Fluorescence occurs when a fluorescent capable material (a fluorophore) is excited into a higher electronic state by absorbing an incident photon and cannot return to the ground state except by emitting a photon. The emission usually occurs from the ground vibrational level of the excited electronic state and goes to an excited vibrational state of the ground electronic state. Thus fluorescence signals occur at longer wavelengths than absorbance. The energies and relative intensities of the fluorescence signals give information about structure and environments of the fluorophores.

The component parts necessary within a typical Fluorescence Spectrometer (Spectrofluorometer) are a sample holder, incident photon source (typically a xenon lamp), monochromators used for selecting particular incident wavelengths, focusing optics, photon-collecting detector (single, or preferably multiple channel) and finally a control software unit. An emission monochromator or cut-off filters are also usually employed. The detector is usually set at 90 degrees to the light source. The intrinsic sensitivity of fluorescence is also its biggest problem and care must be taken to record a true fluorescence signal of the analyte of interest.

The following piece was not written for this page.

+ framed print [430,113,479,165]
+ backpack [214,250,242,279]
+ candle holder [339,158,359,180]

A fluorescence emission spectrum is recorded when the excitation wavelength of light is held constant and the emission beam is scanned as a function of wavelength. An excitation spectrum is the opposite, whereby the emission light is held at a constant wavelength, and the excitation light is scanned as a function of wavelength. The excitation spectrum usually resembles the absorbance spectrum in shape.

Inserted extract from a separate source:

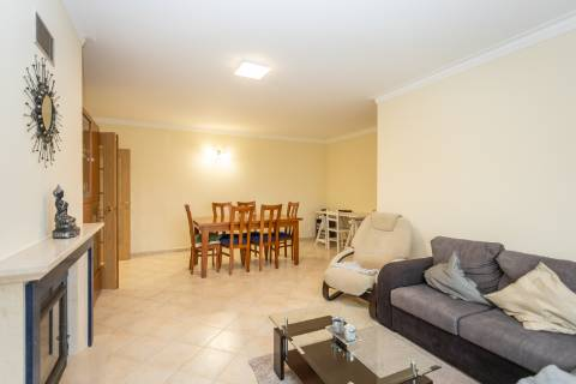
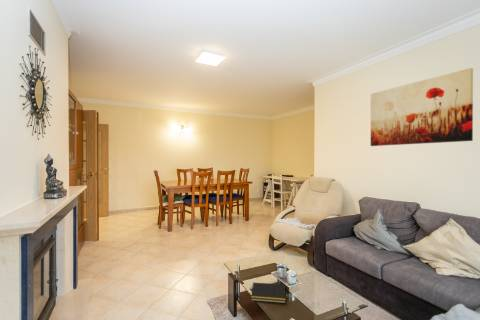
+ wall art [370,67,474,147]
+ notepad [250,281,286,304]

Most materials are not naturally fluorescent. However, useful data, particularly in fluorescence microscopy can be obtained by staining non-fluorophores with an active label.

Uses

1.         Studies of molecular structures and molecular interactions
2.             Localization of molecules (esp. in biological systems) and in types of trace analysis.
3.             Changes in fluorescence intensity can be used to probe structural changes or binding of two molecules. The wavelength of tryptophan fluorescence can be used to determine whether a tryptophan is in an aqueous environment (longer wavelength) or buried deep within the protein (shorter wavelength).
4.           Fluorescence polarization anisotropy allows mobility of fluorophores to be studies.

Advantages

1.           Sensitivity: Pico gram quantities of luminescent materials can be frequently studied.
2.        Selectivity: Deriving in part from the two characteristic wavelengths (excitation, fluorescence) of each compound.
3.          The variety of sampling methods available: dilute and concentrated suspensions and solid surfaces can all be readily studied and combinations of fluorescence spectroscopy and chromatography.

Precautions:

1.          With high pressure Xenon lamps which are still widely used as light sources.
2.           These lamps contain gas at several atmosphere pressure and thus should be handled with great circumspections (eye protection, gloves, chest protection recommended).
3.       Always operate in dust free environment with small temperature variation.
4.           Extreme precautions must be considered with regards to the cleanliness of cells. Fingerprints exhibit substantial fluorescence.
5.           Samples should be stored in clean glass vessels (not in plastic containers.